▸ **Work order**: Would you please copy each line of the data in which the string "CreationTime" occurs?

=== Section Start ===

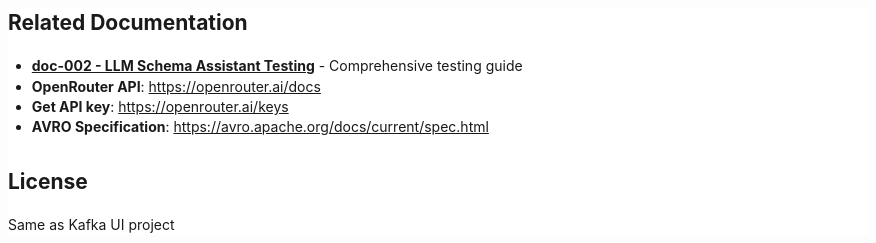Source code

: ## Related Documentation

- **[doc-002 - LLM Schema Assistant Testing](doc-002%20-%20LLM-Schema-Assistant-Testing.md)** - Comprehensive testing guide
- **OpenRouter API**: https://openrouter.ai/docs
- **Get API key**: https://openrouter.ai/keys
- **AVRO Specification**: https://avro.apache.org/docs/current/spec.html

## License

Same as Kafka UI project

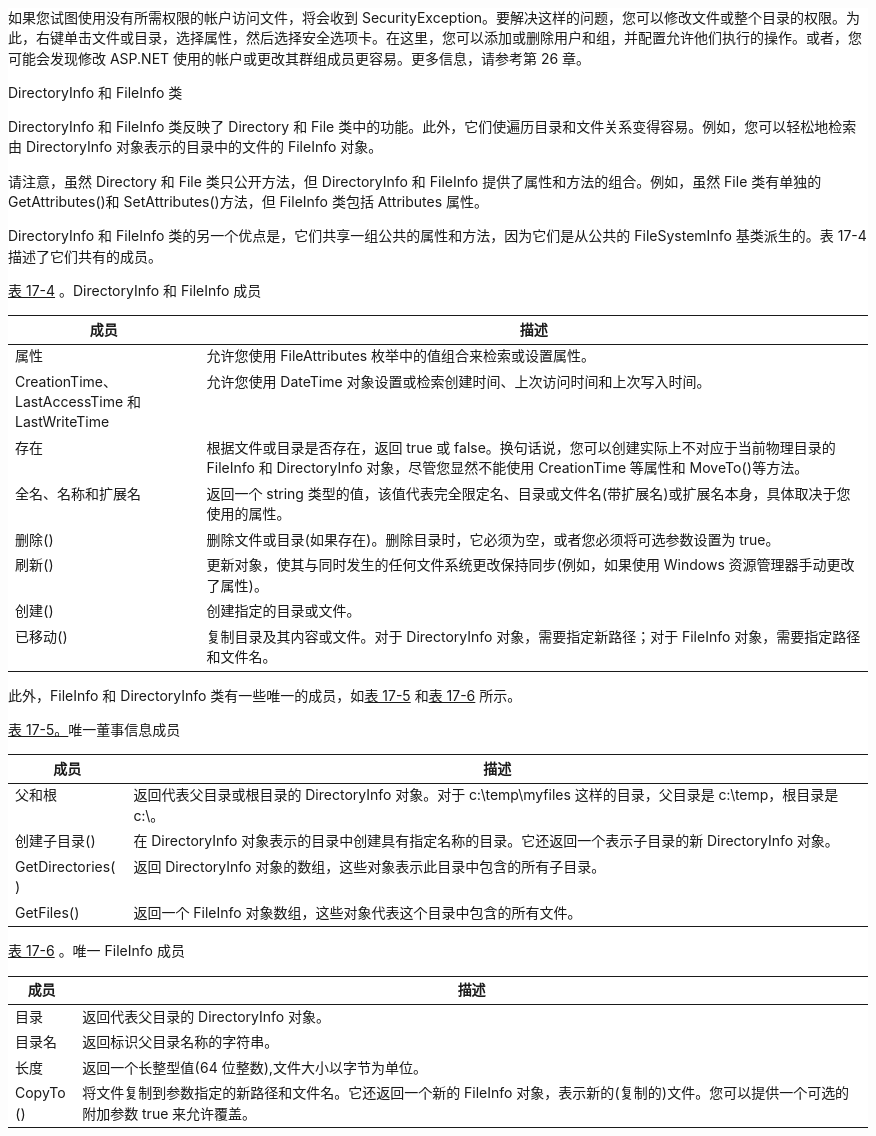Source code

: 如果您试图使用没有所需权限的帐户访问文件，将会收到 SecurityException。要解决这样的问题，您可以修改文件或整个目录的权限。为此，右键单击文件或目录，选择属性，然后选择安全选项卡。在这里，您可以添加或删除用户和组，并配置允许他们执行的操作。或者，您可能会发现修改 ASP.NET 使用的帐户或更改其群组成员更容易。更多信息，请参考第 26 章。

DirectoryInfo 和 FileInfo 类

DirectoryInfo 和 FileInfo 类反映了 Directory 和 File 类中的功能。此外，它们使遍历目录和文件关系变得容易。例如，您可以轻松地检索由 DirectoryInfo 对象表示的目录中的文件的 FileInfo 对象。

请注意，虽然 Directory 和 File 类只公开方法，但 DirectoryInfo 和 FileInfo 提供了属性和方法的组合。例如，虽然 File 类有单独的 GetAttributes()和 SetAttributes()方法，但 FileInfo 类包括 Attributes 属性。

DirectoryInfo 和 FileInfo 类的另一个优点是，它们共享一组公共的属性和方法，因为它们是从公共的 FileSystemInfo 基类派生的。表 17-4 描述了它们共有的成员。

[表 17-4](#_Tab4) 。DirectoryInfo 和 FileInfo 成员

| 成员 | 描述 |
| --- | --- |
| 属性 | 允许您使用 FileAttributes 枚举中的值组合来检索或设置属性。 |
| CreationTime、LastAccessTime 和 LastWriteTime | 允许您使用 DateTime 对象设置或检索创建时间、上次访问时间和上次写入时间。 |
| 存在 | 根据文件或目录是否存在，返回 true 或 false。换句话说，您可以创建实际上不对应于当前物理目录的 FileInfo 和 DirectoryInfo 对象，尽管您显然不能使用 CreationTime 等属性和 MoveTo()等方法。 |
| 全名、名称和扩展名 | 返回一个 string 类型的值，该值代表完全限定名、目录或文件名(带扩展名)或扩展名本身，具体取决于您使用的属性。 |
| 删除() | 删除文件或目录(如果存在)。删除目录时，它必须为空，或者您必须将可选参数设置为 true。 |
| 刷新() | 更新对象，使其与同时发生的任何文件系统更改保持同步(例如，如果使用 Windows 资源管理器手动更改了属性)。 |
| 创建() | 创建指定的目录或文件。 |
| 已移动() | 复制目录及其内容或文件。对于 DirectoryInfo 对象，需要指定新路径；对于 FileInfo 对象，需要指定路径和文件名。 |

此外，FileInfo 和 DirectoryInfo 类有一些唯一的成员，如[表 17-5](#Tab5) 和[表 17-6](#Tab6) 所示。

[表 17-5。](#_Tab5)唯一董事信息成员

| 成员 | 描述 |
| --- | --- |
| 父和根 | 返回代表父目录或根目录的 DirectoryInfo 对象。对于 c:\temp\myfiles 这样的目录，父目录是 c:\temp，根目录是 c:\。 |
| 创建子目录() | 在 DirectoryInfo 对象表示的目录中创建具有指定名称的目录。它还返回一个表示子目录的新 DirectoryInfo 对象。 |
| GetDirectories() | 返回 DirectoryInfo 对象的数组，这些对象表示此目录中包含的所有子目录。 |
| GetFiles() | 返回一个 FileInfo 对象数组，这些对象代表这个目录中包含的所有文件。 |

[表 17-6](#_Tab6) 。唯一 FileInfo 成员

| 成员 | 描述 |
| --- | --- |
| 目录 | 返回代表父目录的 DirectoryInfo 对象。 |
| 目录名 | 返回标识父目录名称的字符串。 |
| 长度 | 返回一个长整型值(64 位整数),文件大小以字节为单位。 |
| CopyTo() | 将文件复制到参数指定的新路径和文件名。它还返回一个新的 FileInfo 对象，表示新的(复制的)文件。您可以提供一个可选的附加参数 true 来允许覆盖。 |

=== Section End ===

▸ **Exercise output**:
| CreationTime、LastAccessTime 和 LastWriteTime | 允许您使用 DateTime 对象设置或检索创建时间、上次访问时间和上次写入时间。 |
| 存在 | 根据文件或目录是否存在，返回 true 或 false。换句话说，您可以创建实际上不对应于当前物理目录的 FileInfo 和 DirectoryInfo 对象，尽管您显然不能使用 CreationTime 等属性和 MoveTo()等方法。 |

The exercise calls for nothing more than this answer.